Canada lags even further behind in access to high-tech equipment, including machines used for magnetic resonance imaging (MRI) and computed axial tomography (CAT) scans. This shortage affects wait time for diagnostic assessments, which in provinces such as Saskatchewan can run well over three months.

According to Dr. Walker, hospitals absorb 55 percent of the total annual healthcare budget. The Fraser study found that nonmedical staff – including painters, electricians, and cooks – tend to be paid 50 percent higher than their counterparts in nonmedical industries. "We are not controlling our costs," he says.

Exacerbating Canada's poor performance among industrialized countries is its proximity to the US, notes Princeton University health economist Uwe Reinhardt. "Since Canada is part of the American job market, Canadian nurses and doctors must be compensated at levels that compete against US jobs," he says. "That means that even with the same level of care, Canadians will pay more than Europeans for core services."

Another survey, released last week by the Canadian Medical Association (CMA), shows growing dissatisfaction with the current system. The findings reveal that six in 10 Canadians expect the quality of healthcare to worsen over the next five years. And with 58 percent of respondents acknowledging that their confidence in the system is falling, versus 51 percent in 2000, Canadians are seriously contemplating a user-pay system. While 56 percent of survey respondents say they would pay more in taxes to maintain current service levels, 49 percent say they would welcome an approach that blends public and private care.

Canada's provincial leaders pledged C$1 billion (US$640 million) to purchase high-tech equipment starting this year. But any shortening of the typical two-month wait for patients to receive MRI tests and CAT scans isn't likely soon.

"It will take a decade to get speed of access and modern healthcare back in Canada," says Michael Decter, chair of the national board of the Canadian Institute for Health Information, and former deputy minister of health in Ontario.

Although Mr. Decter agrees that the system is shaken, he still says that modernized public healthcare is the solution.

"We do well on life expectancy and immunization of children compared to the US," he says, noting that the US spends about 40 percent more on healthcare in total than Canada. "But we see the drug ads on US television and worry that we're not as shiny and new as the Americans."

Fixing the deficiencies of the healthcare system is now the mandate of a royal commission, headed by former Saskatchewan premier Roy Romanow. Over the next few months, Mr. Romanow will head to London, Paris, and Washington to gather insights that could help remedy Canada's ailing system.

Solutions would likely include greater home care, user fees for patients who can afford them, and private or semiprivate hospitals, all of which top-ranked countries such as France, Sweden, and Australia feature.
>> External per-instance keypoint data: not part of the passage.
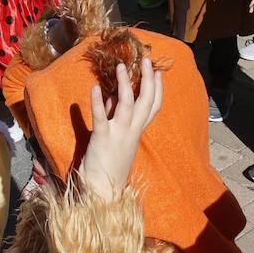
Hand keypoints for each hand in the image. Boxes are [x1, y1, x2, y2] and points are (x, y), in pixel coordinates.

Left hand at [76, 56, 163, 200]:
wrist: (102, 192)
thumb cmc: (108, 166)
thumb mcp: (116, 139)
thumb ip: (115, 117)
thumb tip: (111, 96)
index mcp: (137, 133)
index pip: (153, 107)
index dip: (157, 89)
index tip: (157, 72)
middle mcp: (132, 132)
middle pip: (146, 102)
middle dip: (148, 80)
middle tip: (146, 60)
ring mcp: (118, 135)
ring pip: (126, 105)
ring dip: (124, 84)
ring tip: (120, 67)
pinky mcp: (102, 139)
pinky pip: (101, 118)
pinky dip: (98, 103)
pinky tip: (95, 88)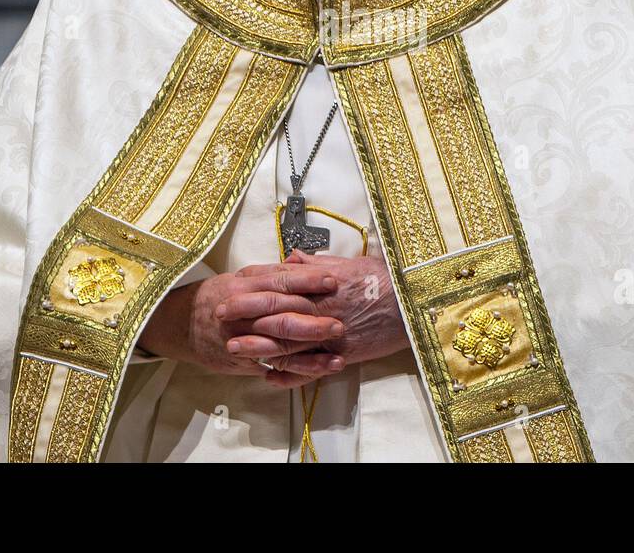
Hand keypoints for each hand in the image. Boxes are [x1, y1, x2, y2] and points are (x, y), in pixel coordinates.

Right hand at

The strains on the system are already forcing local shifts to alternative models. Some communities are allowing nurses to treat minor cases without referring patients to a doctor. Seventy-seven percent of nurses and 60 percent of doctors support this approach.

One of the CMA's recommendations is setting national standards for wait times.

"Canadians are divided over the establishment of user fees," says CMA president Dana Hanson. Although Dr. Hanson believes in a publicly funded system, he doesn't discount private-public partnerships. Some provinces already hire private labs, he points out.

Should Romanow's commission fail to deliver a workable solution, Canada's 10 provinces might be forced to take matters into their own hands.

"Some provinces could independently impose user fees or copayments," suggests Walker. Ontario and Alberta are the two provinces who, he says, might be able to give up federal Medicare aid in favor of a provincially run system. Both provinces are wealthier and less dependent on federal outlays to balance their medical costs.

But Mr. Reinhardt says introducing some features of the US healthcare system might be fraught with difficulties. "[The US] system has left 40 million people uninsured," he says, "and medical bills have become the second leading cause of personal bankruptcy in the US."